### RECORDS FOR THE EXERCISE
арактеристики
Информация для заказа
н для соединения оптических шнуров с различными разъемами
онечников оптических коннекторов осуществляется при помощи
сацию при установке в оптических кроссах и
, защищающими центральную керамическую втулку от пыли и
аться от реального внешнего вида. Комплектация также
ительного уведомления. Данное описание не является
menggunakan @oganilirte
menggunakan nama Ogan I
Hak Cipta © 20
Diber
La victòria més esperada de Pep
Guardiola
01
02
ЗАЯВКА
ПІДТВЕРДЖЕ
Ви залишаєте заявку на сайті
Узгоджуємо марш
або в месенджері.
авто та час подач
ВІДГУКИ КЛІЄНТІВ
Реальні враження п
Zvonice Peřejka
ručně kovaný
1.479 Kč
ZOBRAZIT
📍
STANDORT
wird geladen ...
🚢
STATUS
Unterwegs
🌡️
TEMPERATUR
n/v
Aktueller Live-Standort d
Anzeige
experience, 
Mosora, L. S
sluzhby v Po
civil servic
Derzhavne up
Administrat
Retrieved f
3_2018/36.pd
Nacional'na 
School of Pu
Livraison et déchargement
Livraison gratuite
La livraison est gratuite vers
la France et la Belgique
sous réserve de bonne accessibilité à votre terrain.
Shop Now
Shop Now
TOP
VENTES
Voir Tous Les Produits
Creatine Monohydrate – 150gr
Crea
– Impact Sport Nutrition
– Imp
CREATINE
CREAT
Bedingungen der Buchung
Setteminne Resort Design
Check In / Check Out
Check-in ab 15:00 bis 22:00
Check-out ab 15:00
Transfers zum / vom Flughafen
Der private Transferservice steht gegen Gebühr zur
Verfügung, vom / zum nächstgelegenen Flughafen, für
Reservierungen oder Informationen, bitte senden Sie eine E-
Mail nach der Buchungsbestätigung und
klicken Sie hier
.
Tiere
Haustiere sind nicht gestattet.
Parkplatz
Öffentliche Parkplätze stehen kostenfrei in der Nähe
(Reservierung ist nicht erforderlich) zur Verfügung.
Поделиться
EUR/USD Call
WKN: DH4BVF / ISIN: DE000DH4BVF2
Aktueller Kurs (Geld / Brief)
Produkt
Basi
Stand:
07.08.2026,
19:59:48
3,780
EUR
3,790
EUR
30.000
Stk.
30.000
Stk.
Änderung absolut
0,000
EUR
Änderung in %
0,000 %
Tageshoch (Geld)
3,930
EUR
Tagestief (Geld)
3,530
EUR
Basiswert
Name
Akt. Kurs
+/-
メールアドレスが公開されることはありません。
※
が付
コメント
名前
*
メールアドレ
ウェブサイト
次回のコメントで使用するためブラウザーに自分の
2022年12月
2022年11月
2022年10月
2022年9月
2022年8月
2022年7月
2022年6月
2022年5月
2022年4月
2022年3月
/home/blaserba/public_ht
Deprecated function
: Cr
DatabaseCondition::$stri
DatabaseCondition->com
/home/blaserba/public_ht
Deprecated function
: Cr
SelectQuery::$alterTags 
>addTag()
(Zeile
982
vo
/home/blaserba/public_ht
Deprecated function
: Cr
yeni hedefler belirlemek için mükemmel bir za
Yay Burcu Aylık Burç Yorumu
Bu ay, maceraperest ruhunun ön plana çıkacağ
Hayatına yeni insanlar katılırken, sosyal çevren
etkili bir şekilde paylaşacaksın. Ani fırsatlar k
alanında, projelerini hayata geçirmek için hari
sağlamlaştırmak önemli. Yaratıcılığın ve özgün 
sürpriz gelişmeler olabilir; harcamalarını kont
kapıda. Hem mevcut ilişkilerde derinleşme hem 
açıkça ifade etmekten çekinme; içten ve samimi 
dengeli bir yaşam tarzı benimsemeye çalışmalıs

### PROBLEM REQUIREMENTS
Copy out each line of the material that holds the word "gratuite".

### ANSWER TO THIS PROBLEM
Livraison gratuite
La livraison est gratuite vers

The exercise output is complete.